Ramon quits Kadima in protest of unity deal

Mofaz loyalists blast Ramon as “father of political tricks” and a "convicted sex offender."

Haim Ramon 390 (photo credit: Gil Cohen Magen / Reuters)
Haim Ramon 390
(photo credit: Gil Cohen Magen / Reuters)
Kadima council chairman Haim Ramon marred the celebrations in the party over its chairman Shaul Mofaz’s joining the cabinet Wednesday, when he sent Mofaz a fiercely worded letter announcing that he was quitting his post and leaving the party altogether.
Ramon was one of the founders of Kadima in 2005, leaving Labor along with current President Shimon Peres and MK Dalia Itzik. The three of them moderated the image of Kadima, which at the time was seen as a second Likud. He w a r n e d Wednesday that the party had returned to being part of the Likud again.
“I cannot remain in the party after it betrayed the vision it was built upon,” Ramon said.
“There is no more Kadima ideologically. It was founded as a centrist party. Joining this coalition does not mesh with our values.”
Kadima MK Yoel Hasson released a statement lamenting Ramon’s departure and insisting that the party remained loyal to its original vision. But loyalists of Mofaz in the party accused Ramon of seeking revenge against the party chairman, who fired him from his post two weeks ago.
“It is unfathomable that a convicted sex offender, who is the father of dirty political maneuvering in Israel, allows himself to criticize and talk about betrayal,” a Mofaz loyalist said.

* **Exercise instructions**:
From the article on Ramon leaving Kadima, extract the passage starting with "Ramon was one" and going on through "two weeks ago.", copying it word for word.

Document understanding data:

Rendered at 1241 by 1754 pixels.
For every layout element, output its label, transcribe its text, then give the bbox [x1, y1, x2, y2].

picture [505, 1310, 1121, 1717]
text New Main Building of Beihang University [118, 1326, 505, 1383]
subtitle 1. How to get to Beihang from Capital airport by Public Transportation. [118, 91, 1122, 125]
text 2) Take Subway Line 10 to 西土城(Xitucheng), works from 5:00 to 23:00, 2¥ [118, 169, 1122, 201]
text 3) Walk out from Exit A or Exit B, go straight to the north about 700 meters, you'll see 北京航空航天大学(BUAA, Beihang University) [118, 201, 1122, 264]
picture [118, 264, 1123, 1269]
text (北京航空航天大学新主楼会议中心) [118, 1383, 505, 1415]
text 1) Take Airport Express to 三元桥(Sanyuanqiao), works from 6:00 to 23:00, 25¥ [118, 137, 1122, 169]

* **Solution for this exercise**:
Ramon was one of the founders of Kadima in 2005, leaving Labor along with current President Shimon Peres and MK Dalia Itzik. The three of them moderated the image of Kadima, which at the time was seen as a second Likud. He w a r n e d Wednesday that the party had returned to being part of the Likud again.
“I cannot remain in the party after it betrayed the vision it was built upon,” Ramon said.
“There is no more Kadima ideologically. It was founded as a centrist party. Joining this coalition does not mesh with our values.”
Kadima MK Yoel Hasson released a statement lamenting Ramon’s departure and insisting that the party remained loyal to its original vision. But loyalists of Mofaz in the party accused Ramon of seeking revenge against the party chairman, who fired him from his post two weeks ago.